De Fermeda Hütte zagen er heel gezellig uit. Er zaten enkele mensen op het terras, op of onder schapenvachten en met biertjes bij een haardvuurtje. We werden ontvangen door een jonge vrouw met kindertjes die om haar heen dartelden, die haar man naar buiten stuurde om ons de schuur te wijzen waar we onze fiets konden parkeren. Vervolgens konden we bij deze dame inchecken. Er werden hier geen mondkapjes gedragen, viel me op. Verder had ik heel weinig energie om nog na te denken, laat staan om in een andere taal te vragen of we ons mondkapje nou wel of niet op moesten. Matthijs regelde alles gelukkig. Ik voelde me inmiddels echt heel erg slecht. We kregen een schitterende kamer toegewezen waar ik, zodra die dame weg was, naar de wc rende om boven te pot te hangen. Heel gek, ik moest overgeven zonder over te geven. Ik was helemaal op en mijn lijf gaf het nu ook aan. (Omdat ik me toch iets zorgen maakte Googlede ik op dit moment wat er aan de hand zou kunnen zijn. Dit effect bleek heel prima te verklaren: de rit was veel te intensief geweest, ik had te weinig of niet het juiste in mijn maag zitten, de spijsvertering was even helemaal lam komen te liggen omdat al het bloed naar mijn spieren ging, en vervolgens was ik veel te abrupt gestopt met bewegen toen we in de lift stapten, ik had geen cooling down gedaan.)
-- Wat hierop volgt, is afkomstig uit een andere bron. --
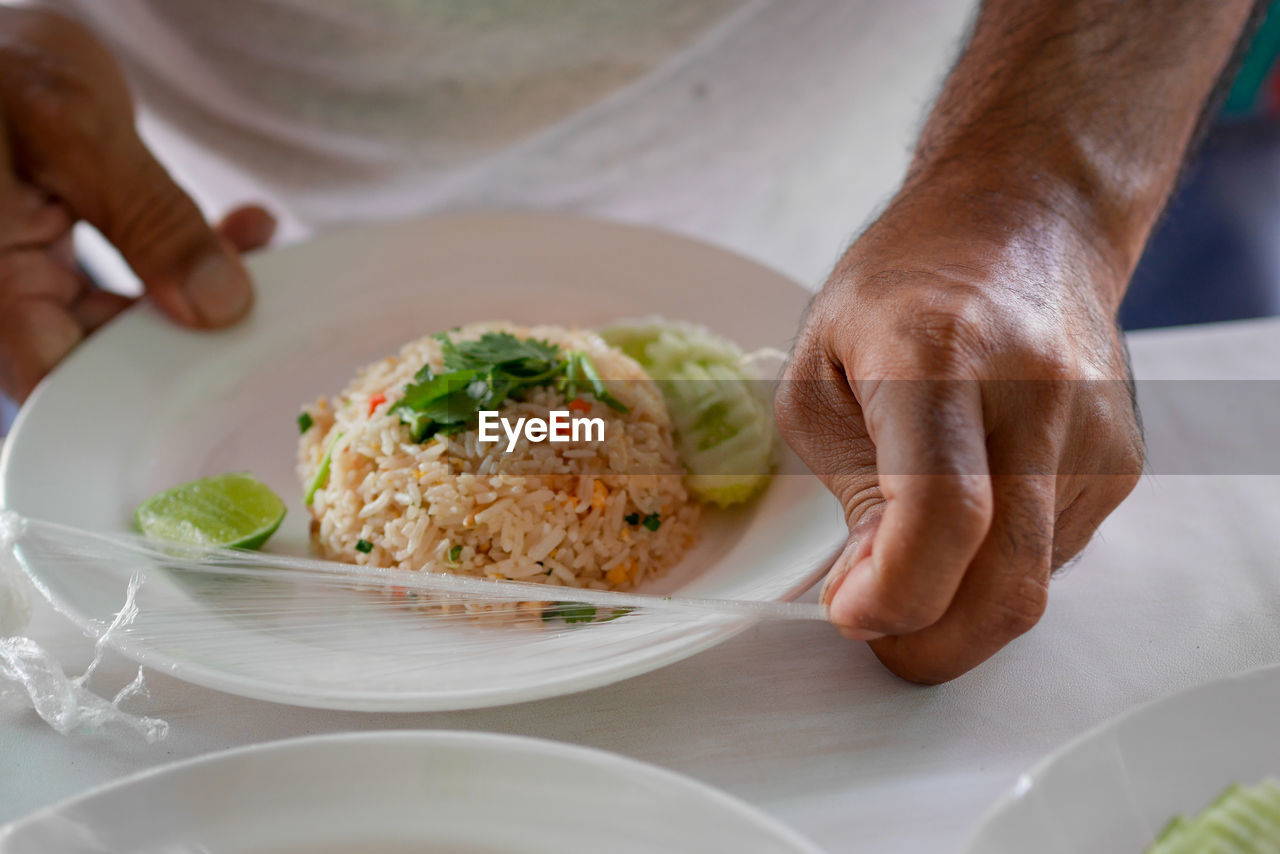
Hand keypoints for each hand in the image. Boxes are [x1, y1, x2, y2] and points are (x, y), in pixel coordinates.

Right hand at [0, 8, 273, 401]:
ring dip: (205, 284)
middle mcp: (7, 292)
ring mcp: (36, 276)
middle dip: (195, 329)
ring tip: (257, 240)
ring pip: (134, 316)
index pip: (61, 379)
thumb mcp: (77, 131)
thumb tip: (219, 306)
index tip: (228, 362)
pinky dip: (192, 253)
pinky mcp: (65, 256)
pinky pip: (137, 276)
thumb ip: (150, 220)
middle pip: (104, 356)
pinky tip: (243, 227)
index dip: (145, 390)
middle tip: (261, 296)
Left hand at [776, 191, 1143, 683]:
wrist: (1023, 223)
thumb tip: (874, 599)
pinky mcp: (1121, 462)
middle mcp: (1036, 395)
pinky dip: (996, 562)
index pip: (944, 514)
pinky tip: (971, 497)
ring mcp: (1094, 432)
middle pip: (1005, 585)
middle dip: (928, 644)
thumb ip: (847, 490)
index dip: (894, 596)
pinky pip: (1051, 556)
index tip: (849, 612)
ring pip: (1030, 585)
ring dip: (958, 598)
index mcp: (940, 355)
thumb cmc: (899, 290)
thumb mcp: (821, 374)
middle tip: (874, 623)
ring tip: (915, 529)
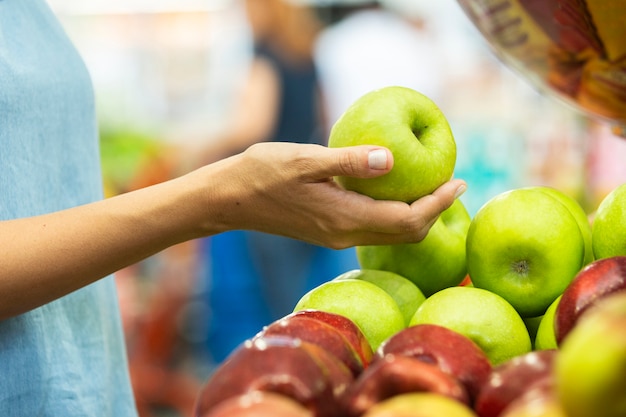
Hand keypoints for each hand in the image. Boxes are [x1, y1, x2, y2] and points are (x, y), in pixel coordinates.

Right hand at [205, 142, 466, 248]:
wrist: (230, 199)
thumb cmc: (263, 173)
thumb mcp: (306, 160)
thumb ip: (350, 161)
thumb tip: (393, 158)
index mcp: (345, 218)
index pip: (408, 220)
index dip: (439, 203)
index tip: (460, 182)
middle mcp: (345, 233)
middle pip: (406, 234)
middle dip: (434, 211)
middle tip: (453, 184)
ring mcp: (336, 235)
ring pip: (390, 233)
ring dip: (416, 214)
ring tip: (432, 187)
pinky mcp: (328, 231)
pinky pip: (373, 227)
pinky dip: (394, 213)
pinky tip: (393, 191)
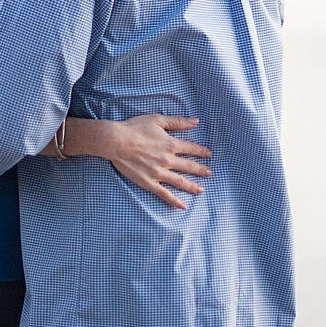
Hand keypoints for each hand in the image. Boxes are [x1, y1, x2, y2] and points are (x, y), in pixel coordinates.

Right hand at [95, 115, 211, 210]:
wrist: (115, 141)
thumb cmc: (134, 128)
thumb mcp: (157, 120)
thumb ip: (178, 122)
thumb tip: (196, 121)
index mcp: (171, 144)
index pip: (192, 149)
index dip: (202, 151)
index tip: (209, 154)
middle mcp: (168, 160)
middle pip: (189, 166)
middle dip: (201, 170)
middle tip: (210, 173)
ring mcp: (159, 173)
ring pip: (180, 182)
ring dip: (193, 186)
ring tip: (201, 190)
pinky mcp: (148, 182)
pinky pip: (164, 194)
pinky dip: (174, 201)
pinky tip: (183, 206)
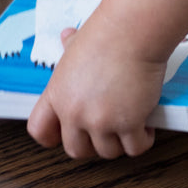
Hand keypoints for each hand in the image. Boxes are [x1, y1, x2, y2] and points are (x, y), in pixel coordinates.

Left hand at [28, 24, 164, 157]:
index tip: (70, 134)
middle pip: (77, 150)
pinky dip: (143, 140)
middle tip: (108, 133)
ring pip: (108, 152)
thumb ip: (69, 48)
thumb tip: (68, 36)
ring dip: (121, 143)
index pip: (40, 131)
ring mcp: (101, 121)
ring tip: (132, 127)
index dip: (55, 138)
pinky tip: (147, 127)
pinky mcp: (129, 123)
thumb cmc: (107, 36)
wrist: (131, 34)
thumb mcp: (76, 45)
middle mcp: (75, 113)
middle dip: (94, 145)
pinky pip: (135, 147)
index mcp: (57, 96)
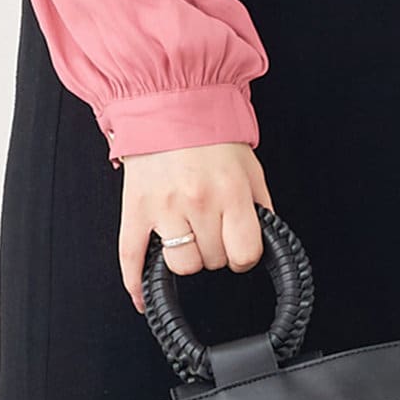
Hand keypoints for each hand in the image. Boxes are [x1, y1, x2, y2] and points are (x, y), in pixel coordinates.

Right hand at [117, 142, 274, 313]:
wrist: (169, 102)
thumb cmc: (210, 134)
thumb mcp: (249, 166)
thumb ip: (261, 206)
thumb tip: (267, 242)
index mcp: (230, 191)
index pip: (244, 253)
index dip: (244, 255)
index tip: (239, 247)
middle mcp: (197, 201)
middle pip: (213, 261)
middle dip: (216, 249)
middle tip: (211, 226)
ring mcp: (164, 207)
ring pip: (182, 265)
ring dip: (188, 258)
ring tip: (188, 235)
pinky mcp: (136, 209)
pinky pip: (132, 258)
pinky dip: (137, 285)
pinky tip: (143, 297)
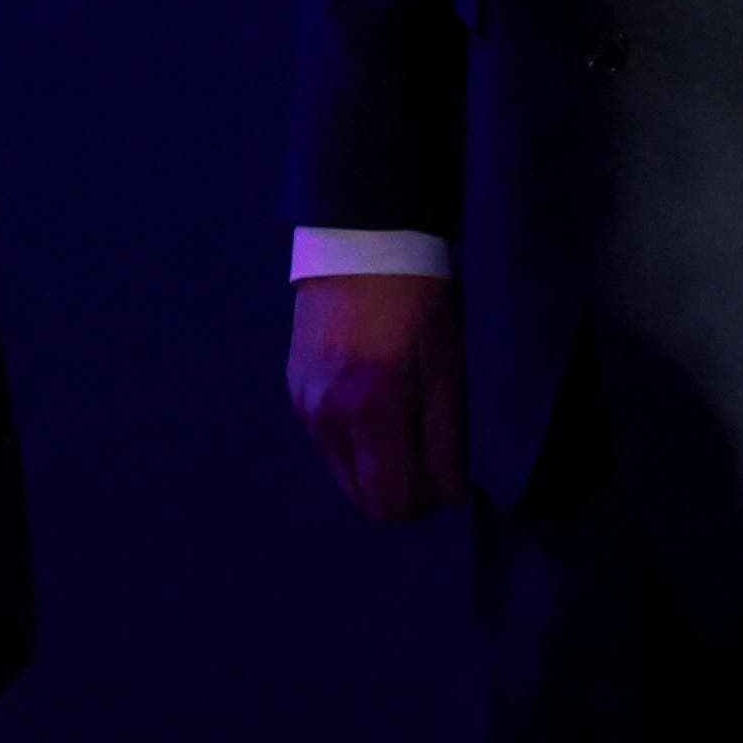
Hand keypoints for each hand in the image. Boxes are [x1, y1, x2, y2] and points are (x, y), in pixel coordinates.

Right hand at [288, 271, 469, 522]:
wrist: (361, 239)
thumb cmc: (418, 298)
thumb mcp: (447, 364)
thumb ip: (446, 437)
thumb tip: (448, 493)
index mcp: (370, 410)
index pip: (391, 502)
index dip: (426, 499)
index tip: (448, 472)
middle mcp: (326, 417)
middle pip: (362, 498)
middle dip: (400, 488)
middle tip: (429, 450)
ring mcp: (303, 405)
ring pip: (343, 474)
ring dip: (376, 466)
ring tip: (404, 420)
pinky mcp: (294, 389)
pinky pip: (327, 442)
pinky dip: (355, 441)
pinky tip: (376, 401)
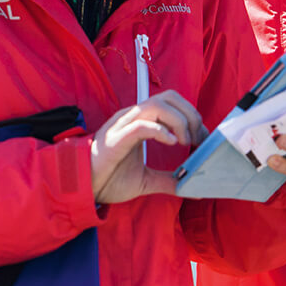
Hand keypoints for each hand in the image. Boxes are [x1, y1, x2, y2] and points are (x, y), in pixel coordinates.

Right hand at [90, 90, 206, 204]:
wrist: (82, 187)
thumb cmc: (109, 178)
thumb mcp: (146, 181)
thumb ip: (169, 181)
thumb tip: (193, 188)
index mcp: (140, 122)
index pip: (171, 104)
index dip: (192, 117)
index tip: (202, 139)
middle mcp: (132, 118)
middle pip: (168, 97)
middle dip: (189, 114)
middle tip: (197, 139)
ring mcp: (123, 125)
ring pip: (156, 105)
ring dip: (178, 121)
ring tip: (184, 142)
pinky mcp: (116, 139)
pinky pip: (141, 125)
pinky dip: (160, 130)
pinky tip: (172, 143)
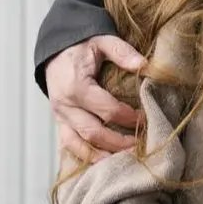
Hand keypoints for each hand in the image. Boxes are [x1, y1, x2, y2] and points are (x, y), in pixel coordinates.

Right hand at [46, 35, 146, 161]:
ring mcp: (60, 116)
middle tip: (141, 146)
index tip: (147, 119)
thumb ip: (122, 52)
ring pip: (79, 144)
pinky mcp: (59, 122)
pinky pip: (69, 144)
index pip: (107, 110)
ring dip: (101, 156)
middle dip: (119, 142)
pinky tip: (102, 163)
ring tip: (123, 161)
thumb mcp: (102, 41)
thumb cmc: (81, 46)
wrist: (55, 49)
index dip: (129, 118)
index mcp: (76, 87)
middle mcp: (65, 106)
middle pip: (94, 132)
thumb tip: (145, 65)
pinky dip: (85, 156)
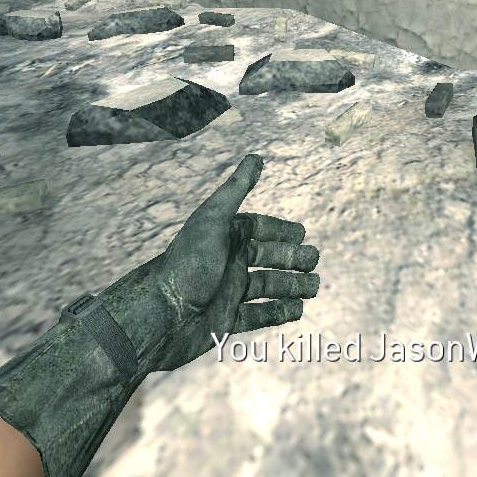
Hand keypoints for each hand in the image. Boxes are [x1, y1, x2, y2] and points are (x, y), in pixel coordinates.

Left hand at [123, 154, 320, 371]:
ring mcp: (227, 292)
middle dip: (293, 259)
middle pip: (267, 257)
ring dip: (292, 286)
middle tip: (314, 262)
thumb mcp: (213, 220)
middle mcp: (227, 263)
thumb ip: (236, 189)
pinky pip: (258, 315)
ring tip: (314, 287)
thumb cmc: (188, 263)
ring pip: (267, 287)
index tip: (303, 234)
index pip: (257, 229)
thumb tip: (256, 157)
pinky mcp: (226, 320)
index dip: (280, 230)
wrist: (162, 314)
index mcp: (223, 238)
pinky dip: (279, 312)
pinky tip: (298, 309)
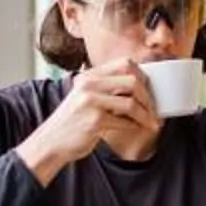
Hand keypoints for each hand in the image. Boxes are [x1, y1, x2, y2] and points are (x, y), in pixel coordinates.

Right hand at [17, 62, 163, 180]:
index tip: (149, 89)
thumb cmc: (72, 122)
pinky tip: (138, 129)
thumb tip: (138, 87)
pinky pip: (124, 121)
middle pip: (132, 80)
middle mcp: (89, 84)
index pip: (125, 63)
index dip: (142, 75)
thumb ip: (105, 89)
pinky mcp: (94, 120)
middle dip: (148, 97)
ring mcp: (91, 102)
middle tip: (154, 109)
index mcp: (88, 76)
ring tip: (152, 123)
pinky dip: (135, 126)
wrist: (51, 142)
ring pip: (131, 102)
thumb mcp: (84, 98)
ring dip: (146, 114)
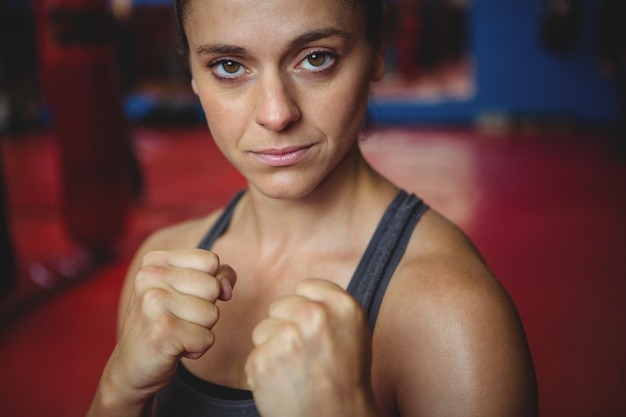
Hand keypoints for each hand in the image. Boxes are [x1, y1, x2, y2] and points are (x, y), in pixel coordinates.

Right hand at [106, 249, 235, 398]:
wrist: (132, 366)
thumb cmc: (167, 323)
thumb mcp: (189, 290)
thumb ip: (218, 277)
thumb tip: (227, 290)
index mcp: (155, 261)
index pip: (210, 261)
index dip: (211, 283)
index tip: (187, 298)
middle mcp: (150, 276)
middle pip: (214, 287)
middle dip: (206, 308)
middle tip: (178, 319)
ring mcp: (153, 303)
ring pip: (212, 313)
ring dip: (201, 330)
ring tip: (176, 333)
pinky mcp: (162, 331)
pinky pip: (207, 338)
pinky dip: (197, 348)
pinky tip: (174, 348)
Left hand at [245, 279, 377, 416]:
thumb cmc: (345, 379)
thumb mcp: (355, 332)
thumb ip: (331, 306)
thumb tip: (304, 291)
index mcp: (341, 306)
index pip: (306, 287)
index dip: (305, 309)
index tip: (313, 330)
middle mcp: (315, 316)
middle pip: (280, 305)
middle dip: (286, 326)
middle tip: (304, 355)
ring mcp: (286, 337)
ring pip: (263, 328)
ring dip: (272, 347)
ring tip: (294, 371)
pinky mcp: (263, 359)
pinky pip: (254, 353)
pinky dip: (263, 370)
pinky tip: (283, 383)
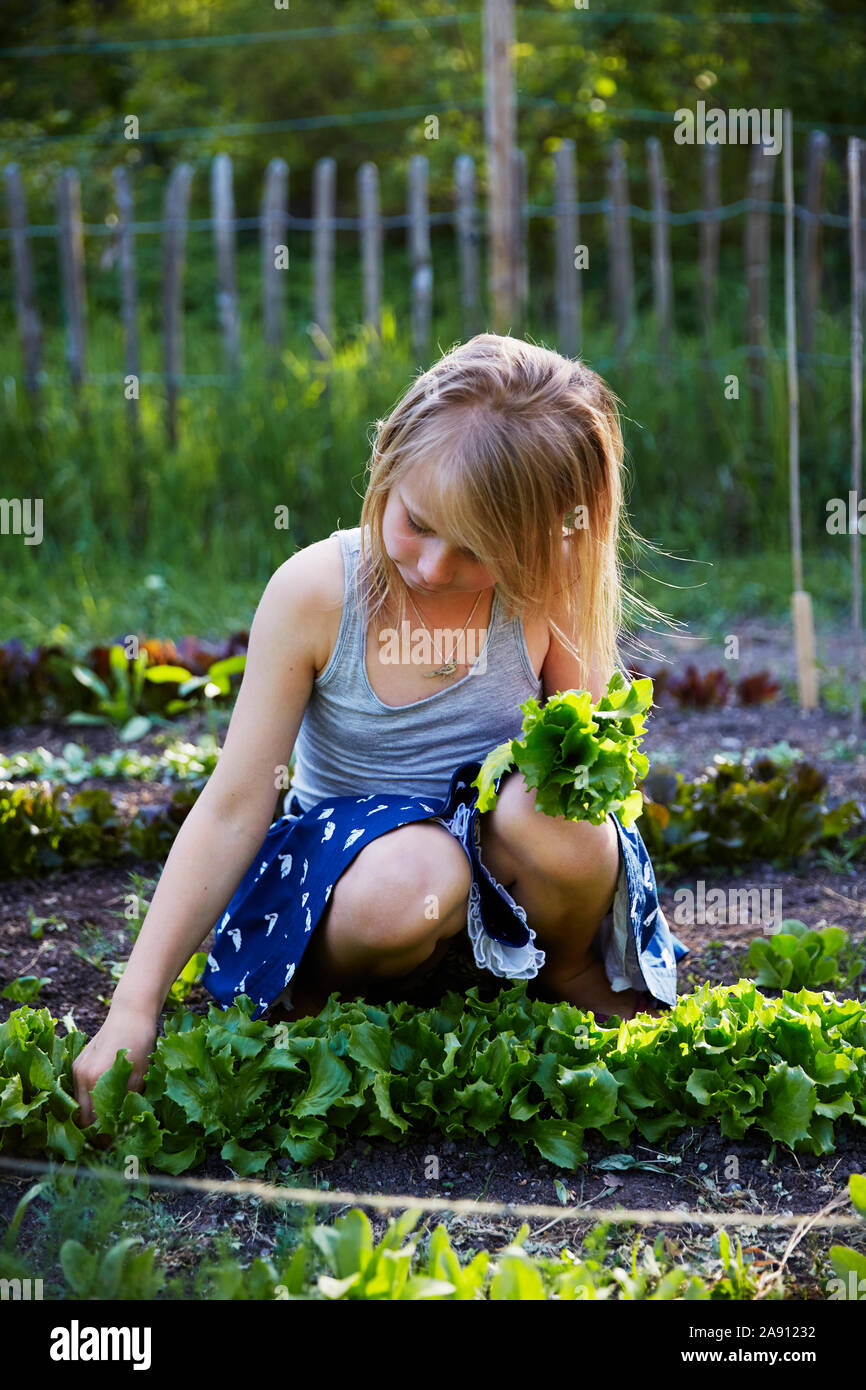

We moesten nog wel eten en de keuken van het restaurant zou nog kort open zijn. Dus ik raapte alle moed bij elkaar, ook al voel ik me echt zeer beroerd, om in het restaurant plaats te nemen. Ik had totaal geen honger maar de minestrone op de kaart leek me wel een veilige optie. Matthijs voelde zich wel goed en koos voor een heerlijk bord pasta, geloof ik. Ik weet het niet eens meer precies want ik zat er echt volledig doorheen. Mijn hele systeem was in shutdown modus. Toen die verrukkelijke groentesoep kwam moest ik na een paar happen opnieuw naar de wc, niet omdat het me niet smaakte, in tegendeel, maar omdat ik bang was dat ik nu toch echt moest overgeven. Gelukkig gebeurde dat niet, en kon ik tenslotte de soep in zijn geheel opeten. Maar nog een hoofdgerecht of toetje erbij ging écht niet. Ik liet Matthijs noodgedwongen alleen achter in het hotelrestaurant, ik móest gaan liggen. Mijn lieve man kwam al gauw ook naar de kamer en had een fantastische toet voor mij meegenomen: een panna cotta met rode bessen. Die ging er echt heel goed in. Niet lang daarna ben ik in slaap gevallen, blij dat we het gehaald hadden.